** start of Passage **

Harassing? Even allowing for the translation, this smacked of coaching.
She began to weep. Someone gave her a Kleenex.
“Do you have any present plans to return to El Salvador?” Johnnie asked her.
“I would like to go tomorrow.”
Since I was on witness fifteen and counting, Chris had agreed to question Rosa. “You made [a reservation] today?” he asked her. “. . . Prior to coming to court this morning?”
“
Sí
,” she assured him.
He asked her whether anyone had told her to do so. No, she said, she had decided to do it. She would stay away for a long time.
I passed a note to Chris:
“Ask her what airline and under what name.”
He did. She replied that her reservation was booked under her own name. And then he asked her the airline.
“Taca. Taca International. T-A-C-A.”
Cheri ran out to check. What a surprise: Rosa had no reservation.
Chris bored into her: “Miss Lopez, we just called the airline. They don’t have a reservation for you. Can you explain to the court why it is that you just told us you have a reservation?”
“Because I am going to reserve it, sir. As soon as I reserve it, I will buy my ticket and I will leave. If you want to, the cameras can follow me.”
Rosa was not as dull-witted as she seemed.
But Chris had nailed her. Wasn’t it true that she told us she had actually made the reservation? he wanted to know. She avoided the question, but finally had to answer.
“No,” she said.
Not only was she lying, but now she was lying
about lying
.
To me, the issue seemed clear-cut. Lopez had no reservation; there was no immediate threat that she’d flee. Ergo, no need for a conditional exam. Johnnie, however, argued that this woman was a salt-o’-the-earth heroine who was risking her personal safety by even showing up. It would be an insult to every citizen who comes forward in a trial, he explained, if we were going to doubt this fine woman’s word that she was about to leave.
Chris was astounded. “Are we talking about the same Rosa Lopez?”
But Ito was simply not willing to take the chance that she would skip the country—in that case, he reasoned, Simpson would be denied an important witness. The only question that remained was whether the hearing would be held in the presence of the jury or recorded on videotape. We were pushing for the latter. From what I’d seen of Rosa, there was an excellent chance that she would self-destruct so spectacularly that the defense wouldn’t dare introduce the tape.
It was our understanding that Ito wouldn’t make his final determination until Monday and I’d told everyone—including the judge—that I had to leave early that day. Late that Friday, Chris, Frank, and I were in a conference upstairs—I was about to leave, in fact—when a law clerk delivered the news. Ito was calling in the jury! He intended to start the hearing immediately. He would keep court in session until midnight if he had to.

** end of Passage **
** start of Input for this task **

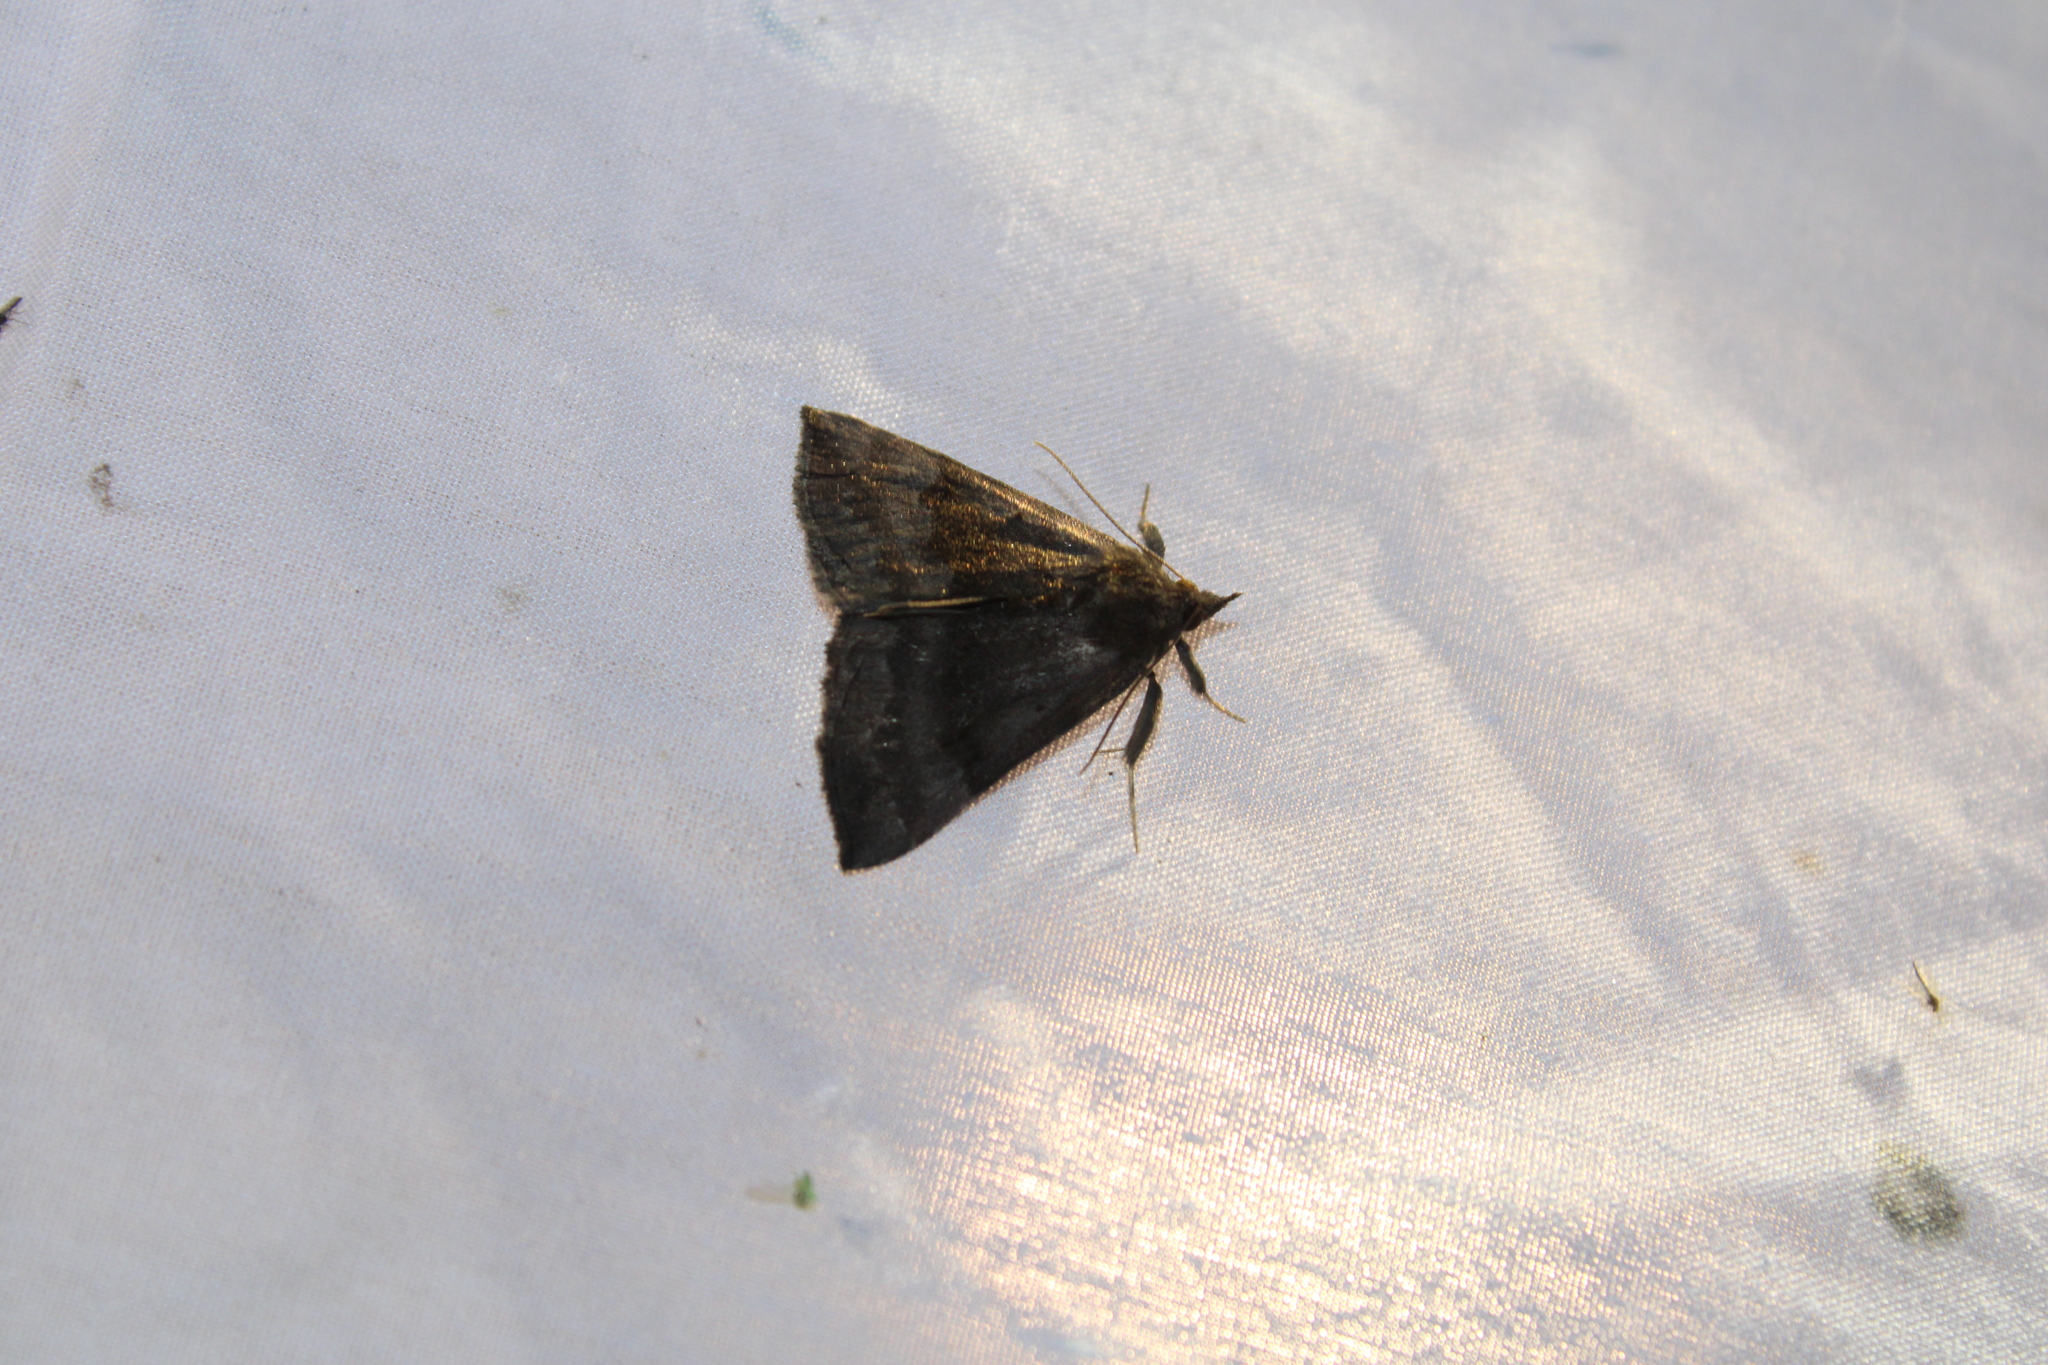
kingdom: Animalia
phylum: Arthropoda
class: Insecta
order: Lepidoptera
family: Erebidae
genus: Hypena
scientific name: Hypena madefactalis
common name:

** end of Input for this task **

◆ **What to work on**:
1 > Can you reproduce these dataset rows word for word, starting at the line containing "phylum: Arthropoda" and ending at the final line of the rows?
2 > Can you carry on the courtroom account of Rosa Lopez's testimony past its last sentence?

◆ **Responses per task**:
1 >
phylum: Arthropoda
class: Insecta
order: Lepidoptera
family: Erebidae
genus: Hypena
scientific name: Hypena madefactalis
common name:

2 >
The news nearly sent me into a panic. I’d given Lance notice at least twice that I couldn’t stay any later than four o’clock. He assured me in chambers that it wouldn’t be a problem; we should be done by noon. Now, it was already getting near six.
I raced downstairs and asked to be heard.
“I have informed the court I cannot be present tonight because I do have to take care of my children…” I said. “And I do not want proceedings to go before a jury when I can’t be here.”
I reminded Lance that we had talked about this earlier. As I spoke I began feeling self-conscious and very alone. I looked Lance in the eye. “I can’t be here, Your Honor.”
My voice was quavering. Oh, God. I was like a six-year-old whose daddy had backed down on a promise to take her to the park. “But you promised me, Daddy!”
Get a grip!
“Miss Clark,” Lance replied, “I’m sorry. I apologize to you. I had forgotten that problem.” He explained to the court that he had made “adjustments” for my children problems. “I just plain forgot,” he apologized.
Johnnie saw an opportunity here and he grabbed it.
Let’s do it without Marcia!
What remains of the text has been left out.